> [EXCERPT]

════════════════════

Let $X,Y$ be independent exponential random variables with respective rates $\lambda$ and $\mu$, and let $c$ be a non-negative constant.
Find $E[\min(X,Y)|X>Y+c]$ by a direct computation.
I know that the answer is $\frac{1}{\lambda + \mu}$ but I can't approach this answer "directly".
I try to use \begin{equation} \int_{-\infty}^\infty\int_{-\infty}^\infty \min(x,y)f(x,y)\,dx\,dy \end{equation} where $f(x,y)$ is the joint probability distribution of $X,Y$ conditioned on $X>Y+c$.
Since $X$ is always greater than $Y$, $\min(x,y)$ is just $y$. The joint conditional probability distribution $f(x,y)$ for values of $X$ and $Y$, for those values where $X>Y+c$ is
\begin{split} \frac{\lambda e^{-\lambda x}\mu e^{-\mu y}}{P(X>Y+c)} = \frac{\lambda e^{-\lambda x}\mu e^{-\mu y}}{e^{-\lambda(y+c)}} \end{split}
This gets me \begin{equation} \int_0^\infty\int_{y+c}^\infty y\cdot \frac{\lambda e^{-\lambda x}\mu e^{-\mu y}}{e^{-\lambda(y+c)}}\,dx\,dy \end{equation}
which I evaluate to something that isn't $\frac{1}{\lambda+\mu}$!
What am I doing wrong?

════════════════════

> [TASK DETAILS] In the post about exponential random variables, restate the paragraph that begins "I try to use" in one shorter sentence and keep its main facts. The material that comes next has no role here.

> [INPUT DATA]
════════════════════

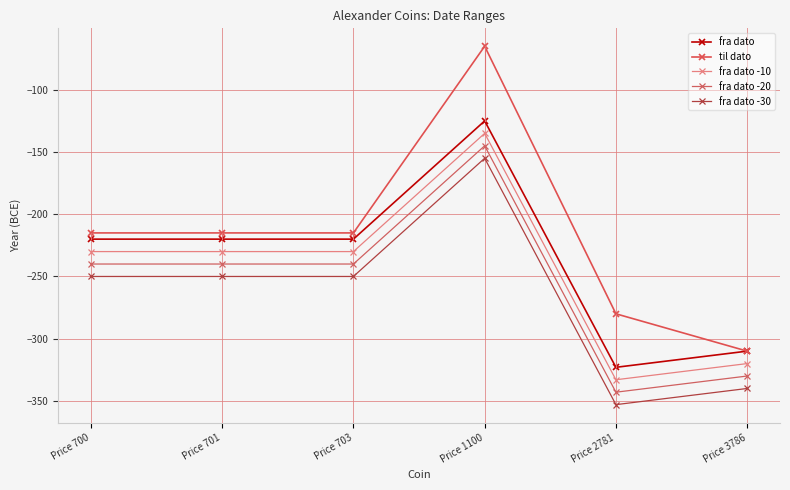

What is the difference between the maximum and second lowest values in the fra dato series?

185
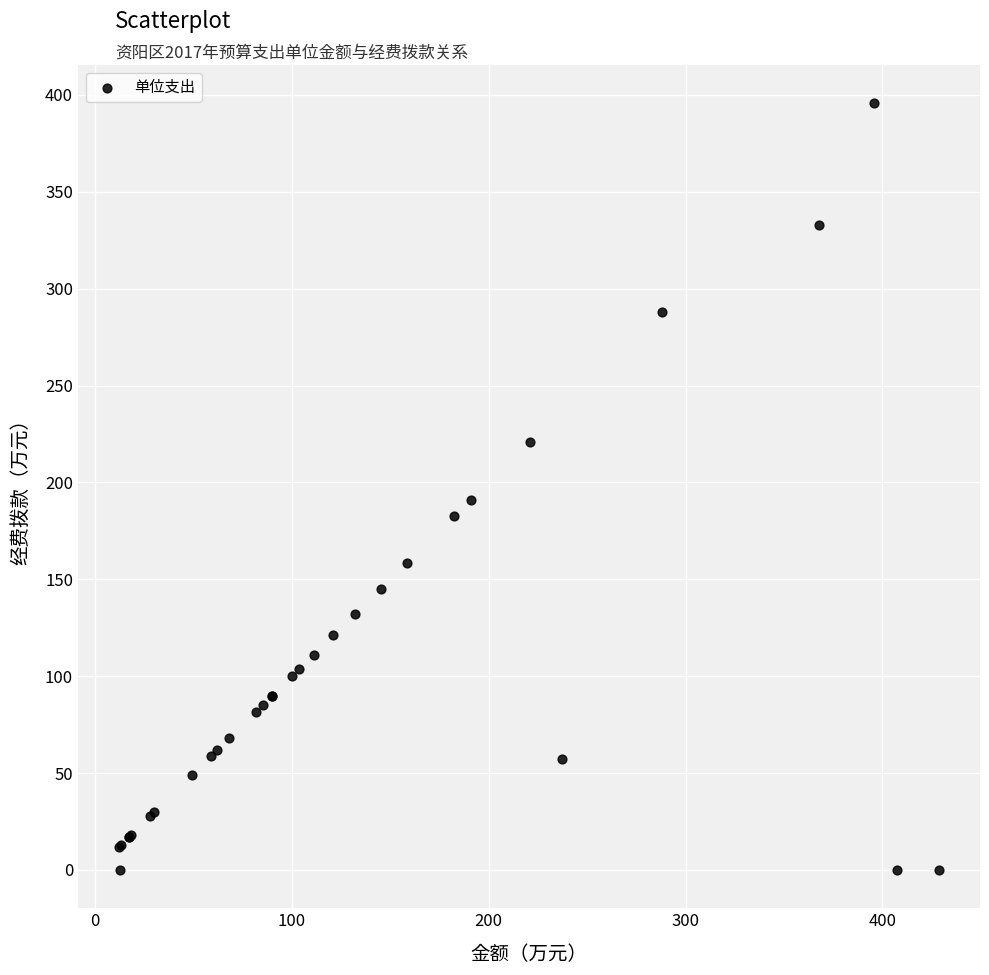

What Y value in the scatter plot is closest to 197?

190.9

════════════════════

> [SOLUTION FOR THIS EXERCISE] The attempt integrates min(x, y) times f(x, y) over all x and y, where f(x, y) is the joint density of X and Y given X > Y + c.